[[ Page extract open ]]

Identifying Hemangiomas vs Vascular Malformations

Lauren Mateja, Managing Editor

At Dermatology Week 2021, James Treat, MD, professor of clinical pediatrics and dermatology at the Perelman School of Medicine at the University of Pennsylvania in Philadelphia, discussed the ins and outs of differentiating hemangiomas vs vascular malformations.

To start the session, Dr Treat stressed the importance of accurately defining both hemangiomas and vascular malformations. He pointed to the International Society for the Study of Vascular Anomalies (ISSVA) classifications for vascular anomalies. This resource, most recently revised in 2018, splits vascular anomalies into vascular tumors and vascular malformations, and the resource is available online at the ISSVA website.

With lesional definitions out of the way, Dr Treat moved onto discussing infantile hemangiomas. Typically, these lesions are not present at birth but begin to develop as a faint red or bruise-like patch at age 1 to 4 weeks that rapidly grows over the next 1 to 3 months until involution begins around 1 year. Treatments of choice are propranolol (FDA approved for as young as age 5 weeks) and timolol. Dr Treat said a few hemangiomas should be considered “risky” due to their location and should be referred to a specialist early, including:

  • Beard distribution (risk of airway involvement)

[[ Page extract closed ]]

**Tasks to perform:**
a – In the hemangioma article, what year was the ISSVA classification most recently revised?
b – Translate this sentence from the hemangioma article into Spanish: "Treatments of choice are propranolol (FDA approved for as young as age 5 weeks) and timolol."
c – Swap "Dr Treat" for "the presenter" in the hemangioma article, then write out everything from "Lauren Mateja, Managing" down to "the ISSVA website.".
Use nothing but the hemangioma article to answer.

[[ Provided information open ]]

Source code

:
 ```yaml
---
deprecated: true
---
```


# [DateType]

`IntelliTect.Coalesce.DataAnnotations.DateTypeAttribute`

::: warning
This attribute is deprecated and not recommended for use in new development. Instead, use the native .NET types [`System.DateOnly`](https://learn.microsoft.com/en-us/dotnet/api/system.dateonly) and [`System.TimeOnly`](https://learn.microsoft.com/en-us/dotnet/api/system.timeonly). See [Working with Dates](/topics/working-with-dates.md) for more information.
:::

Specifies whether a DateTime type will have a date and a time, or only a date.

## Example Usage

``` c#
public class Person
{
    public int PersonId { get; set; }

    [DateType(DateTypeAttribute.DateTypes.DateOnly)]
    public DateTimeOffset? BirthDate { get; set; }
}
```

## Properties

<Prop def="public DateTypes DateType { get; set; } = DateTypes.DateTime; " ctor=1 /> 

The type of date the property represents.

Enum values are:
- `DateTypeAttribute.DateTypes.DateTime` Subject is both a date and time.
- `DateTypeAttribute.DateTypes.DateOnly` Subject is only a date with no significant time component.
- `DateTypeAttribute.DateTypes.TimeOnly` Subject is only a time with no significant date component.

[[ Provided information closed ]]

**Written answers:**
a – 2018

b – Los tratamientos de elección son el propranolol (aprobado por la FDA desde las 5 semanas de edad) y el timolol.

c –
Lauren Mateja, Managing Editor

At Dermatology Week 2021, James Treat, MD, professor of clinical pediatrics and dermatology at the Perelman School of Medicine at the University of Pennsylvania in Philadelphia, discussed the ins and outs of differentiating hemangiomas vs vascular malformations.

To start the session, the presenter stressed the importance of accurately defining both hemangiomas and vascular malformations. He pointed to the International Society for the Study of Vascular Anomalies (ISSVA) classifications for vascular anomalies. This resource, most recently revised in 2018, splits vascular anomalies into vascular tumors and vascular malformations, and the resource is available online at the ISSVA website.